Challenges ::
a - Answer each question from the forum post below about Steam Community Market prices, one answer per line, marked like the question.
(i) In the fabricator example, how many sales at $0.03 USD does the item have?
(ii) In the australium example, what is the price of the sudden sale that gets ignored?
(iii) Which problem does the post call by far the least significant?
b - List each distinct dollar amount that appears in the forum post below about Steam Community Market prices.

Excerpt to read ::

Jump to content

Filter outliers from Steam Community Market prices


Slam

Recommended Posts

Pretty simple thing that isn't a huge deal, but mind as well suggest it anyways, implement a check to filter outliers when calculating the average SCM sale price for items that aren't priced via suggestions.

 

I.E. if you have a specialized killstreak eviction notice fabricator that has 12 sales at $0.03 USD, the site will omit/ignore a sudden $300.00 USD sale because it is very clearly not a valid sale. Or in the case of items of actual value, say a specialized killstreak australium has 30 sales in the past month at right about $25.00, then suddenly a $60.00 sale, said 60 dollar sale gets ignored because said item was probably either spelled or signed by someone significant and wouldn't be a valid sale in an actual price suggestion as a result.

 

Alternatively, but much more rarely, you can have an item that's worth a lot of money be sold for $0.03 USD to artificially lower that item's value and try to get items for cheap through that, though it wouldn't be worth the money and I have zero clue how you could set it up to be guaranteed to just buy it yourself on an alt account, not to mention how most people aren't dumb enough to fall for it.

 

There are three problems with the algorithm factoring in outliers:

 

1) Fake voting power

By far the least significant problem, users can find fabricators / other cheap items with an outlier causing their price to spike to buy a lot of said item and artificially raise their backpack value enough to vote on / make suggestions for items they shouldn't have access to doing so with. This basically doesn't matter though since voting doesn't matter and you can already make suggestions on anything you want without needing the proper voting power.

 

2) Item owners mistaking the value of their items

This isn't really a big deal, but there's a lot of newbies that will come to the site and see they have a junk fabricator with a $50 USD price tag on it because of one outlier sale and will try to sell it for that much. Causes no real harm, but does give them the wrong idea.

 

3) This CAN be used for scamming (kinda)

Material ::

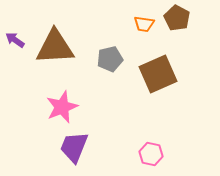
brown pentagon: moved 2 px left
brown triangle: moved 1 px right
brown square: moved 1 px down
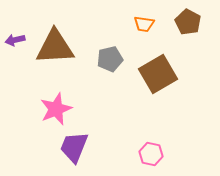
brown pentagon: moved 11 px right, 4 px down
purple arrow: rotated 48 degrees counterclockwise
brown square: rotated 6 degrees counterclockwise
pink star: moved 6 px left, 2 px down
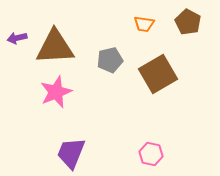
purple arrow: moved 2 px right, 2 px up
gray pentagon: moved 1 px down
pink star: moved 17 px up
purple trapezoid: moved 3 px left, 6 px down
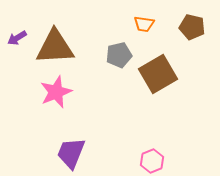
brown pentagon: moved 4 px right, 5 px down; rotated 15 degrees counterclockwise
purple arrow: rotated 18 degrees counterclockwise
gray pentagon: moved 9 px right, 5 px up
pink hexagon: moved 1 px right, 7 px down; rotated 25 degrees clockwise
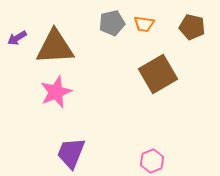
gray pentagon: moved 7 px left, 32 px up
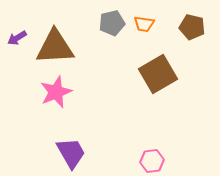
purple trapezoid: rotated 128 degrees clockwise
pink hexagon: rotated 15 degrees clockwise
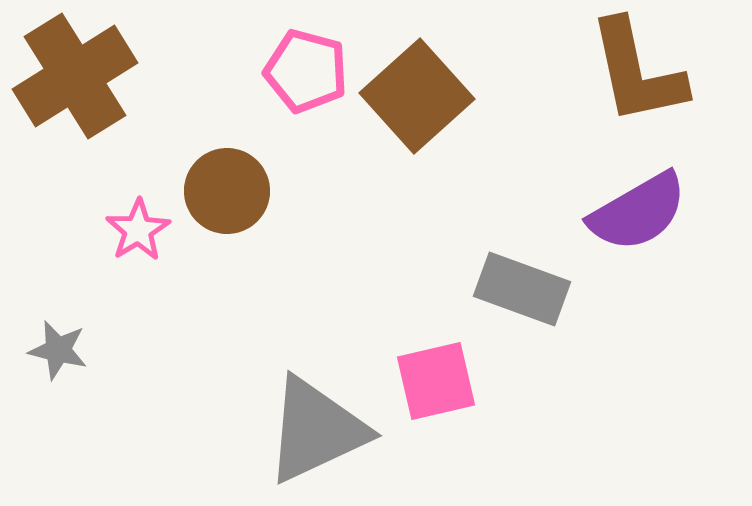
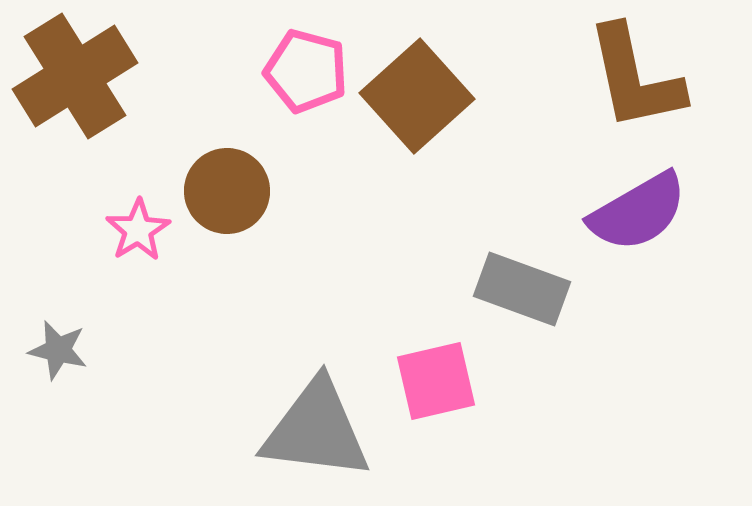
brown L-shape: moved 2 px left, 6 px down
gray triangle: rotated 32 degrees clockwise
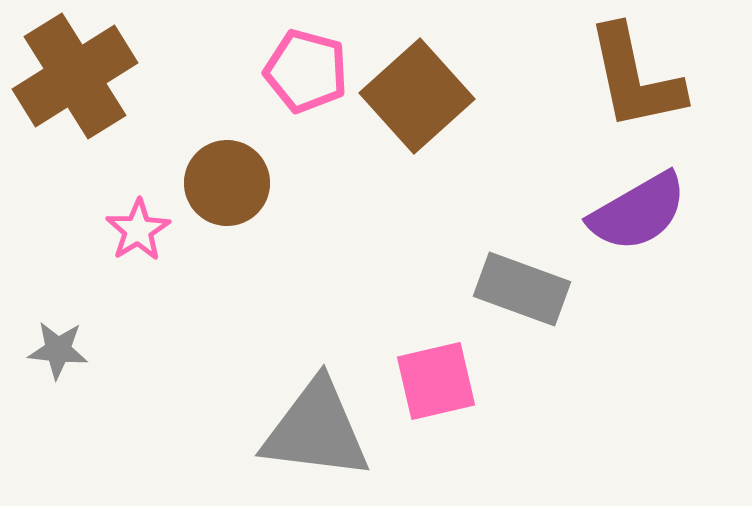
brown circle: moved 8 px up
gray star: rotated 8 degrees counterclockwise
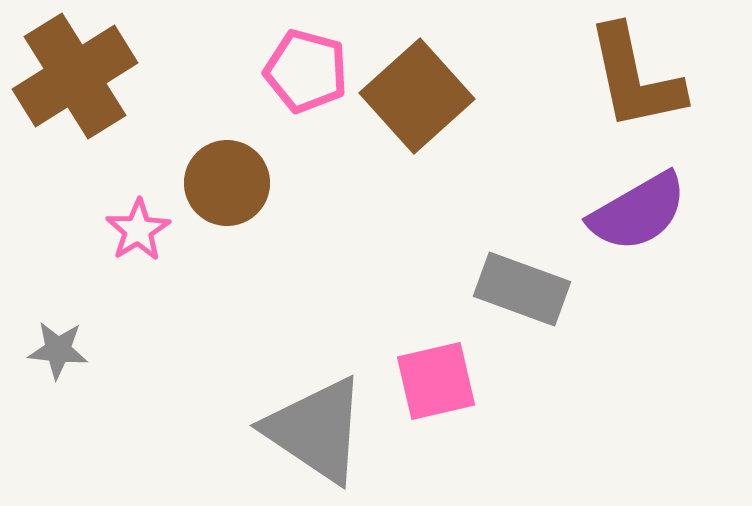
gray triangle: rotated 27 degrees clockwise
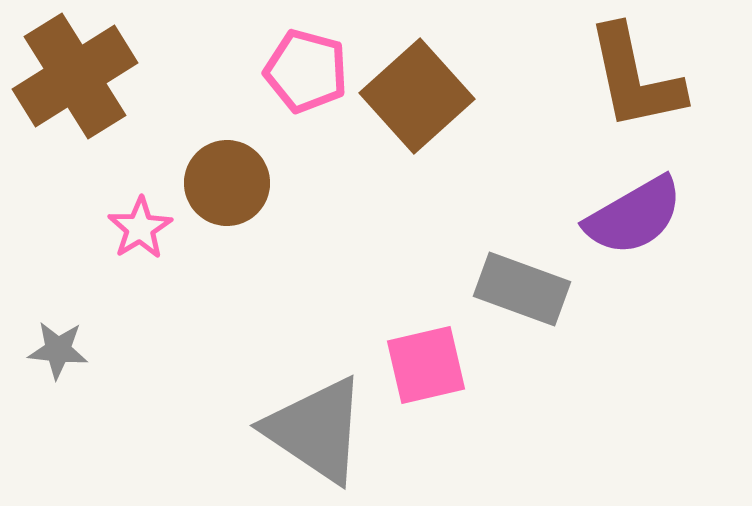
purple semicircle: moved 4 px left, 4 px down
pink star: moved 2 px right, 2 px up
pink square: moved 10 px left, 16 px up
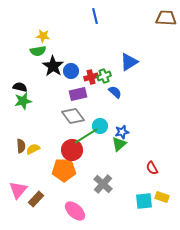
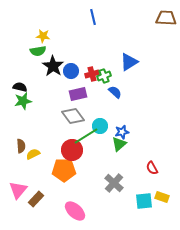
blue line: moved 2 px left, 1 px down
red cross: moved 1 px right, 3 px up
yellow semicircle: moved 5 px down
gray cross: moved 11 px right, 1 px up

The replies ::
a -
(i) 12
(ii) $60.00
(iii) Fake voting power

b -
$0.03
$300.00
$25.00
$60.00
$50